Os mezcales que provei

Los Danzantes (blanco e reposado), da região de Oaxaca (100% Agave spadín)
Mezcal pechuga: feito em dias festivos, esse mezcal artesanal de Oaxaca inclui em sua terceira destilação um peito de um pato (pechuga), que lhe confere sabor particular.
Alipuz, da região de San Juan


A oração ao pulque, na parede da pulquería de Tlaxcala


Pai nosso que estás nas pencas
Clarificado seja seu suco
E faça-se um tinacal*
Aqui na terra como no céu
Pulque do maguey nos dai hoje
E cura nossas crudas
Assim como nós curamos as de nossos amigos
E não nos deixe cair na prisão e eternamente livra-nos do mal mezcal, amém.


* lugar onde se produz o mezcal

quarta-feira, 4 de fevereiro de 2009

Que viván los tamales!


Cidade do México - quarto dia

istock photo
Um dia, ganhei um livro de um importante pesquisador norte-americano, Jeffrey Pilcher, que discutia a importância da cozinha como formadora de identidades nacionais, tendo como estudo de caso o México e um de seus grandes símbolos alimentares - os tamales. Lendo Que viván los tamales!, não conseguia compreender essa comida diante da infinidade de pratos e preparações derivadas do milho, um dos quatro pilares da cozinha mexicana desde sempre (ao lado dos frijoles, dos chiles e do cacau).

Pois em minha segunda noite na Cidade do México pude espiar um pouco deste universo que são os tamales e suas variações por todo o país. Lourdes levou-me ao primeiro Laboratório do Gosto (em 2009) - como se chamam os encontros periódicos dos adeptos do movimento Slow Food em todo o mundo. Naquela noite, o tema do encontro versava sobre os tamales.

Tamales são, mais do que as tortillas, um símbolo de identidade entre os mexicanos. Tamal significa "envolto cuidadosamente", e é uma espécie de pamonha sofisticada: a base, feita de maíz (milho), leva tantos recheios quanto são os ingredientes da cozinha mexicana; depois de misturada à banha de porco, caldo de carne ou água, a massa de maíz é embrulhada "cuidadosamente" e cozida em vapor.

São mais de 1.400 tamales descritos, que se diferenciam segundo as regiões do país, as diferentes folhas que os envolvem (de bananeira, do milho, de hierba santa etc.), as proporções de ingredientes (quando são recheados, por exemplo), o tamanho, o modo como são embrulhados, a maneira de preparar a massa de maíz.
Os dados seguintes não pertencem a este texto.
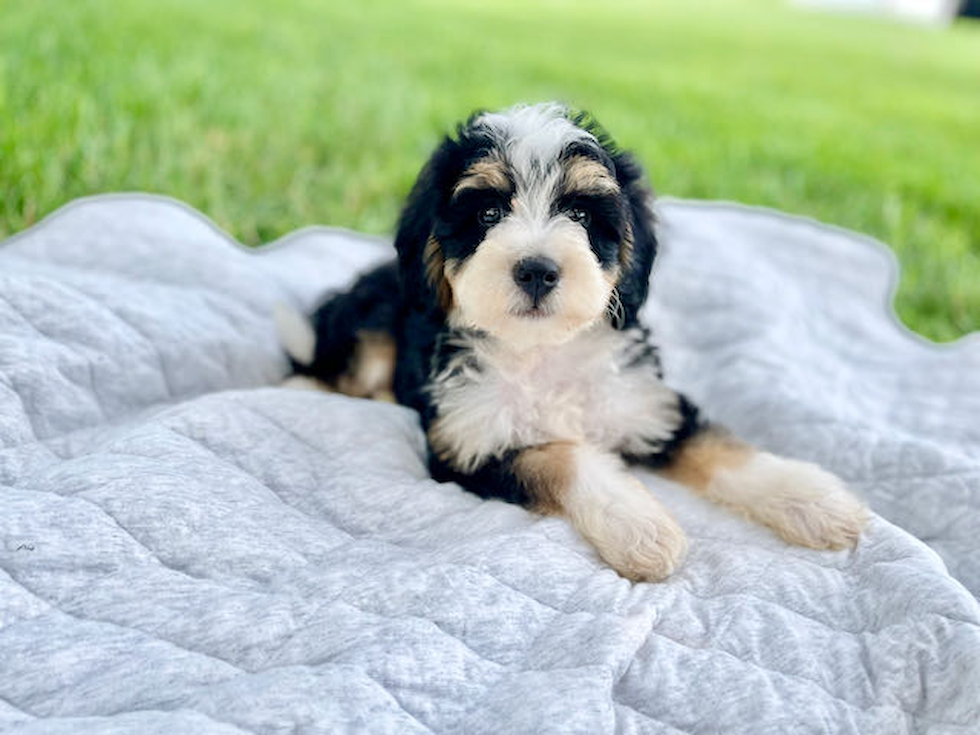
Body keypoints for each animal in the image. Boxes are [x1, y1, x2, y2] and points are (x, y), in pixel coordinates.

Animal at [280, 102, 868, 580]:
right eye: (489, 213)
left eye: (581, 214)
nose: (537, 270)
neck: (543, 350)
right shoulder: (470, 444)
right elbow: (561, 456)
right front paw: (641, 526)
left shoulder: (649, 404)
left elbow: (720, 446)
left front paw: (814, 499)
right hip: (370, 333)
Há tamales que têm a espessura de um dedo (tamales porteños) e aqueles que alimentam até 300 pessoas (tamale zacahuil); há tamales recheados de carne, cogumelos, chiles, moles, verduras, frutos do mar, frutas, nozes, flor de abóbora e até mesmo doces. São consumidos no dia-a-dia, mas também em festas, dias santos, batizados.

Os homens não tocam na massa: todo o manejo do maíz é feito por mulheres. A eles cabe amarrá-los quando são grandes, como os zacahuil, tamal tradicional da região da região de Veracruz. Este é cozido em forno de barro, semelhantes aos de assar pães. Depois de aquecido, o forno é fechado com ladrilhos e com barro e o tamale é cozido durante toda a noite.
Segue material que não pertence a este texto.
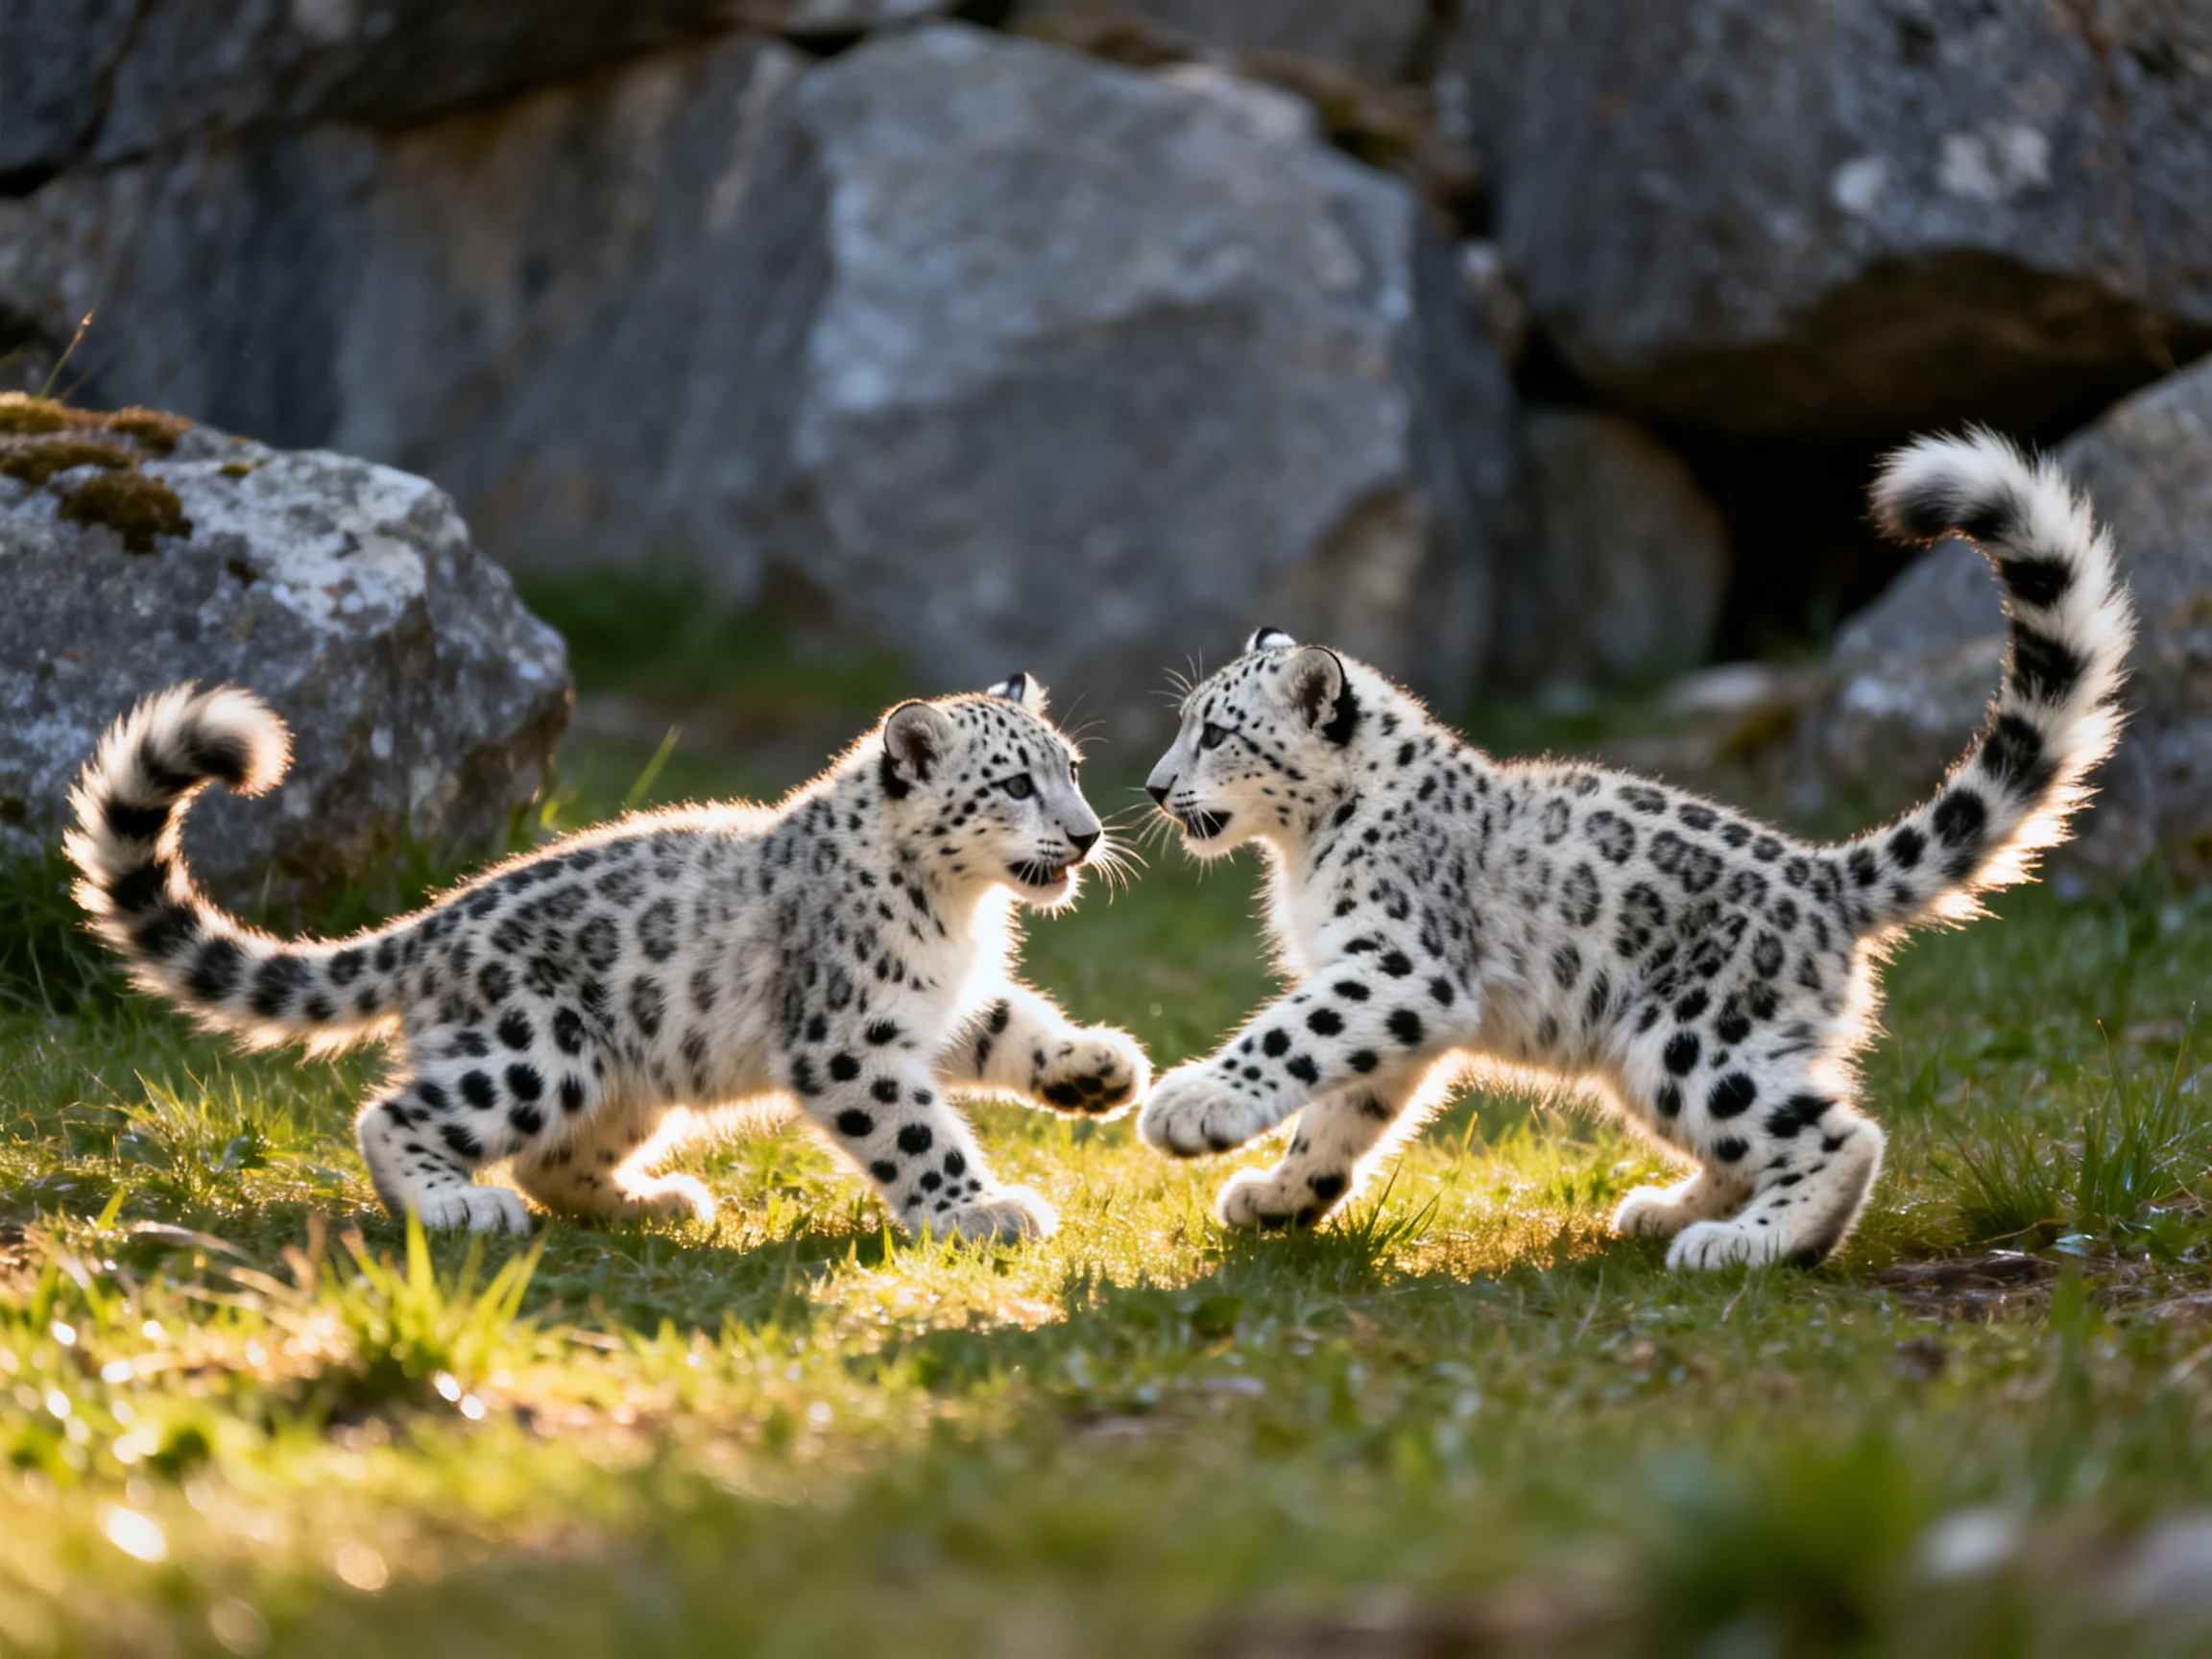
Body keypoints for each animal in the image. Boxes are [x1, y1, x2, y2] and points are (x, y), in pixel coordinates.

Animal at [68, 672, 1150, 1241]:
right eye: (1015, 783)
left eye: (1072, 768)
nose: (1088, 834)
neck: (960, 913)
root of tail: (432, 925)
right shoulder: (848, 1035)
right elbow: (917, 1131)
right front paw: (982, 1210)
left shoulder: (941, 1004)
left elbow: (1012, 1026)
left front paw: (1102, 1070)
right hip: (533, 1051)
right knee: (395, 1114)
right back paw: (458, 1208)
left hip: (629, 1079)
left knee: (556, 1158)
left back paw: (654, 1199)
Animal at [1135, 431, 2133, 1269]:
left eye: (1216, 732)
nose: (1151, 785)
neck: (1302, 851)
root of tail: (1823, 877)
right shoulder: (1394, 996)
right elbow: (1343, 1108)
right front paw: (1278, 1195)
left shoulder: (1401, 962)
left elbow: (1293, 1034)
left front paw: (1191, 1106)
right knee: (1756, 1142)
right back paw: (1669, 1211)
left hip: (1692, 1040)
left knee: (1835, 1134)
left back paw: (1747, 1246)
Foi um deste que provamos naquela noite, além de outros quatro: tamal borracho, que leva chile e carne de todas as partes do porco (principalmente a cabeça); o pibil pollo, da Península de Yucatán, mais firme, cozido em forno de barro e muito gostoso; o tamal de cazuela, ou seja, de "caçarola", típico de Veracruz e Tamaulipas, que leva mole e epazote (mastruz) e recheio de carne de porco ou frango, não se envolve em folha alguma, mas cozinha-se em uma caçarola de barro - foi o de sabor e textura mais delicados e meu preferido; e o tamal borracho em tamanho pequenino, com sabor defumado e massa mais seca.

São tradicionalmente acompanhados de uma bebida incrível - o atole, feito de maíz e água. O que tomammos aquela noite chama-se champurrado, uma variação do atole que leva cacau, muito consumida no centro do país.

Assim como muitas outras comidas prehispânicas, os tamales sobreviveram por 500 anos, a despeito dos esforços das classes governantes de europeizar o México, tentando substituir, por exemplo, o milho pelo trigo. em seu livro, Pilcher explica que, no século 20, essas comidas tornaram-se parte essencial da ideologia indigenista que emergiu após 1940, quando uma classe média urbana e crescente se apropriou das comidas nativas populares e elevou-as a símbolos da cozinha nacional. Que vivan los tamales!